**Page-level text extractions:**
--*--
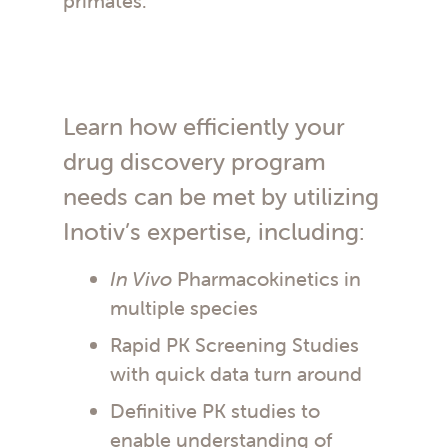
primates.
Learn how efficiently your
drug discovery program
needs can be met by utilizing
Inotiv’s expertise, including:
In Vivo
Pharmacokinetics in
multiple species
Rapid PK Screening Studies
with quick data turn around
Definitive PK studies to
enable understanding of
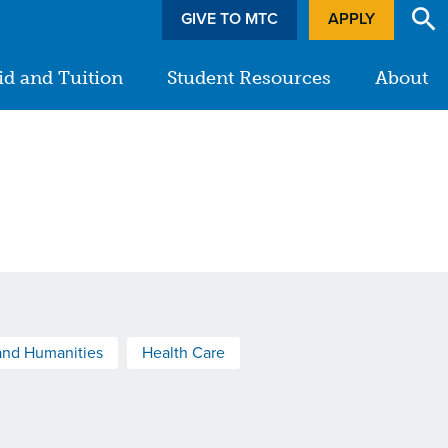
GIVE TO MTC
APPLY
id and Tuition
Student Resources
About
and Humanities
Health Care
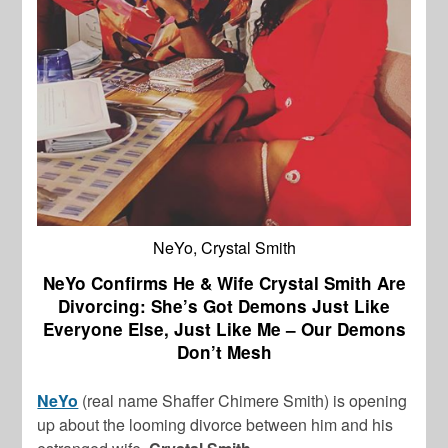
NeYo, Crystal Smith
NeYo Confirms He & Wife Crystal Smith Are
Divorcing: She’s Got Demons Just Like
Everyone Else, Just Like Me – Our Demons
Don’t Mesh
NeYo
(real name Shaffer Chimere Smith) is opening
up about the looming divorce between him and his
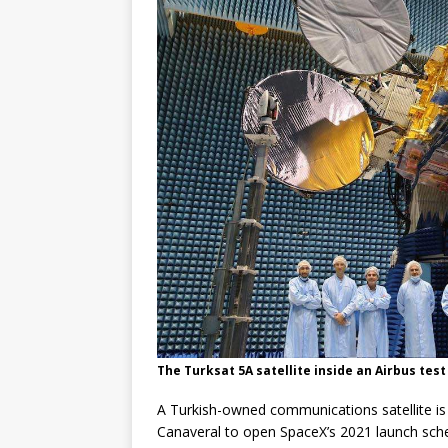
The Turksat 5A satellite inside an Airbus tes
A Turkish-owned communications satellite is 
Canaveral to open SpaceX’s 2021 launch sch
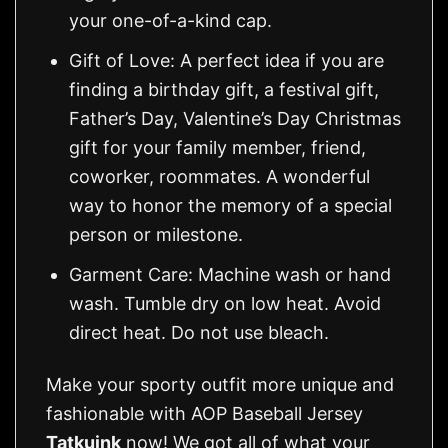
your one-of-a-kind cap.
Gift of Love: A perfect idea if you are
finding a birthday gift, a festival gift,
Father’s Day, Valentine’s Day Christmas
gift for your family member, friend,
coworker, roommates. A wonderful
way to honor the memory of a special
person or milestone.
Garment Care: Machine wash or hand
wash. Tumble dry on low heat. Avoid
direct heat. Do not use bleach.
Make your sporty outfit more unique and
fashionable with AOP Baseball Jersey
Tatkuink
now! We got all of what your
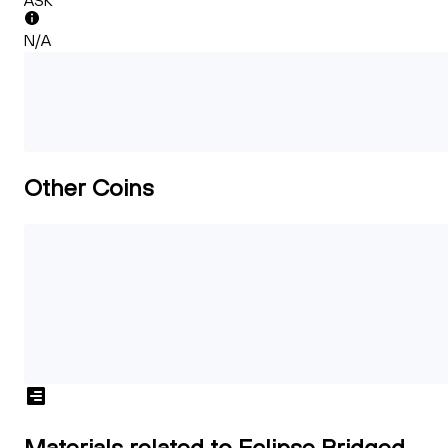
ASK
N/A
Other Coins
Materials related to Eclipse Bridged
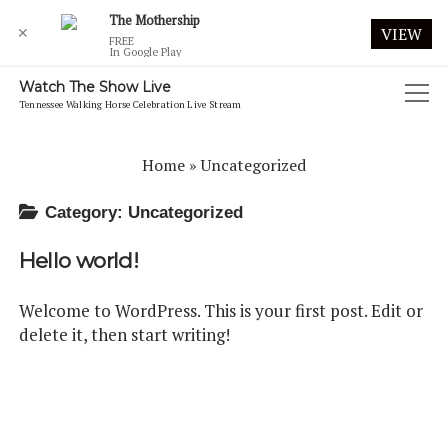
The Mothership
✕
VIEW
FREE
In Google Play
Watch The Show Live
open
Tennessee Walking Horse Celebration Live Stream
menu
2019 CELEBRATION LIVE WEBCAST
Home
»
Uncategorized
2020 CELEBRATION
Category:
Uncategorized
2020 CELEBRATION FRIDAY MORNING AUGUST 28
Hello world!
2020 CELEBRATION FRIDAY NIGHT AUGUST 28
2020 CELEBRATION FUTURITY
Welcome to WordPress. This is your first post. Edit or
delete it, then start writing!
2020 CELEBRATION MONDAY MORNING AUGUST 31
2020 CELEBRATION MONDAY NIGHT AUGUST 31
2020 CELEBRATION SATURDAY MORNING AUGUST 29
2020 CELEBRATION SATURDAY NIGHT AUGUST 29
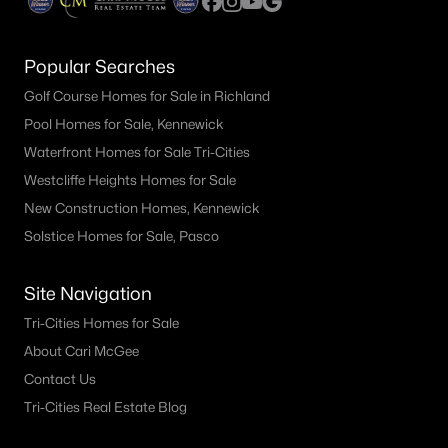
Popular Searches
Golf Course Homes for Sale in Richland
Pool Homes for Sale, Kennewick
Waterfront Homes for Sale Tri-Cities
Westcliffe Heights Homes for Sale
New Construction Homes, Kennewick
Solstice Homes for Sale, Pasco
Site Navigation
Tri-Cities Homes for Sale
About Cari McGee
Contact Us
Tri-Cities Real Estate Blog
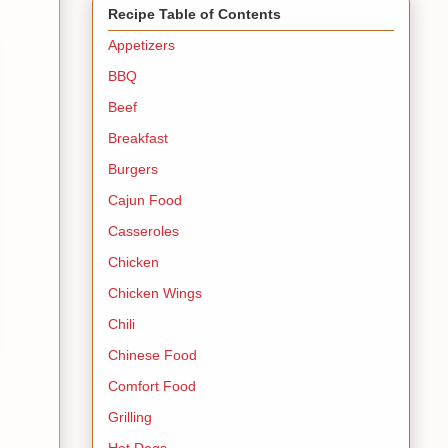
Recipe Table of Contents
Appetizers
BBQ
Beef
Breakfast
Burgers
Cajun Food
Casseroles
Chicken
Chicken Wings
Chili
Chinese Food
Comfort Food
Grilling
Hot Dogs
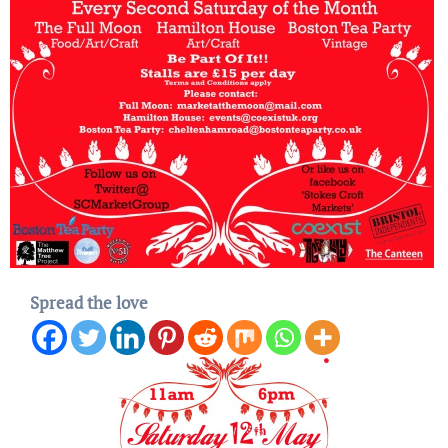
Spread the love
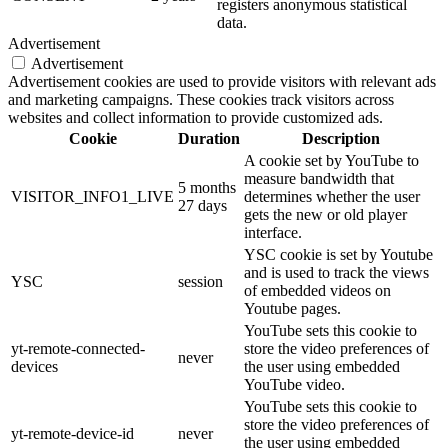
registers anonymous statistical
data.
Advertisement
Advertisement
Advertisement cookies are used to provide visitors with relevant ads
and marketing campaigns. These cookies track visitors across
websites and collect information to provide customized ads.
Cookie
Duration
Description
A cookie set by YouTube to
measure bandwidth that
5 months
VISITOR_INFO1_LIVE
determines whether the user
27 days
gets the new or old player
interface.
YSC cookie is set by Youtube
and is used to track the views
YSC
session
of embedded videos on
Youtube pages.
YouTube sets this cookie to
yt-remote-connected-
store the video preferences of
never
devices
the user using embedded
YouTube video.
YouTube sets this cookie to
store the video preferences of
yt-remote-device-id
never
the user using embedded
--*--
**Exercise details:** Could you count the lines in the entries that hold the word "MORNING"? Only the number is wanted.

**Written response:** 3